Unless the Company has paid all accrued and payable interest on the Junior Subordinated Notes, it will not and its Subsidiaries shall not do any of the following:
• | declare or pay any dividends or distributions, or redeem, purchase, acquire, or make a liquidation payment on any of the Company’s capital stock; |
• | make any payment of principal of or interest or premium, if any, on or repay, repurchase or redeem any of its debt securities that rank on a parity with or junior to the Junior Subordinated Notes (including debt securities of other series issued under the Base Indenture); or |
• | make any guarantee payments on any guarantee of debt securities if the guarantee ranks on a parity with or junior to the Junior Subordinated Notes. |
However, at any time, including during an Optional Deferral Period, the Company may:
• | pay stock dividends or distributions in additional shares of its capital stock; |
• | declare or pay a dividend in connection with the implementation of a shareholders’ rights plan, or issue stock under such a plan or repurchase such rights; and |
• | purchase common stock for issuance pursuant to any employee benefit plans or dividend reinvestment and direct stock purchase plans. |
4.2 Notice of Extension.

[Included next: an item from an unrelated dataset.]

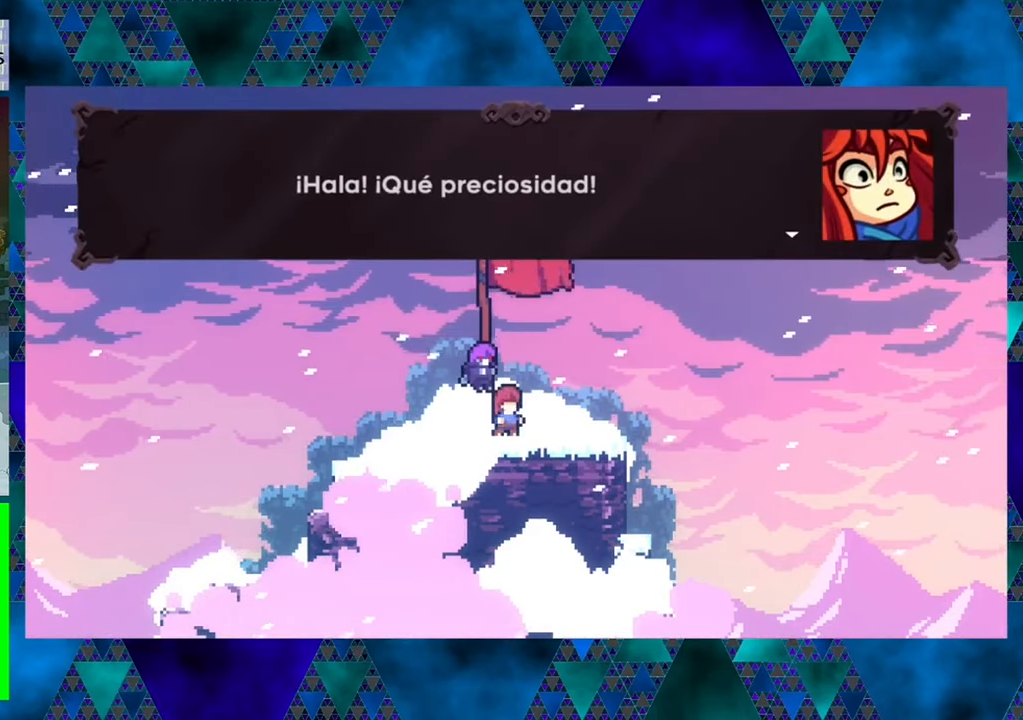
{"buttons": [], "left_stick": "center", "events": []}
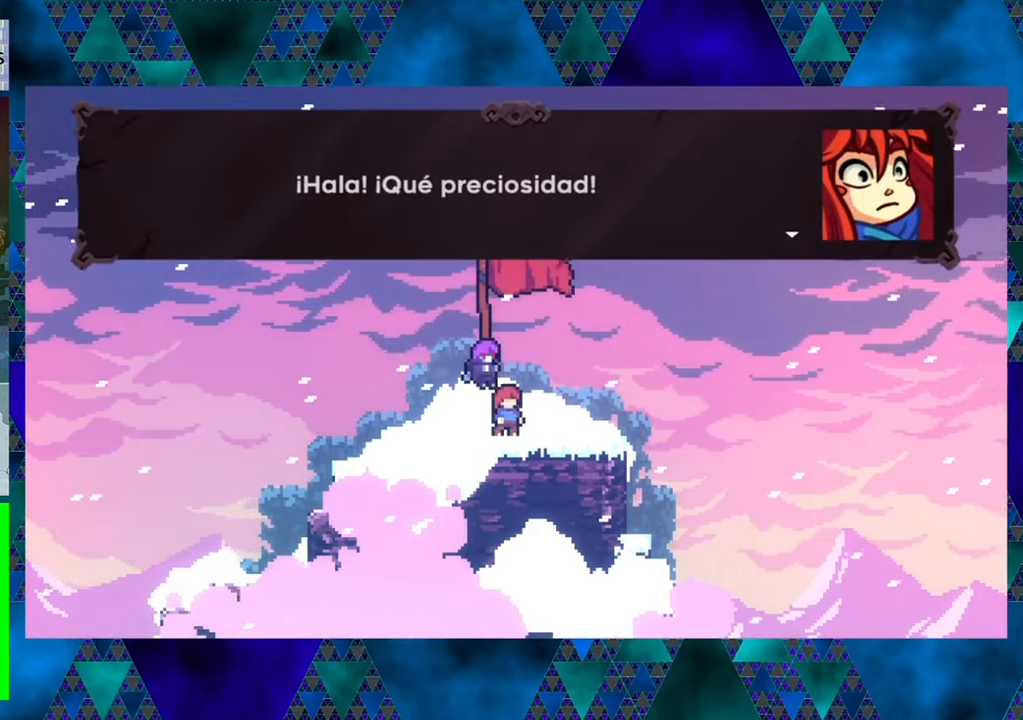
{"buttons": [], "left_stick": "center", "events": []}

The Company shall give the Trustee written notice of any optional deferral of interest at least 10 Business Days and not more than 60 Business Days prior to the applicable Interest Payment Date. The Trustee shall forward such notice promptly to each holder of record of Junior Subordinated Notes.
ARTICLE V
EXPENSES
5.1 Payment of Expenses. In connection with the offering, sale and issuance of the Junior Subordinated Notes, the Company shall:
(a) pay all costs and expenses relating to the offering, sale and issuance of the Junior Subordinated Notes, including commissions to the Underwriters payable pursuant to the Underwriting Agreement and compensation of the Trustee under the Indenture in accordance with the provisions of Section 7.6 of the Base Indenture; and
(b) be primarily liable for any indemnification obligations arising with respect to the Underwriting Agreement.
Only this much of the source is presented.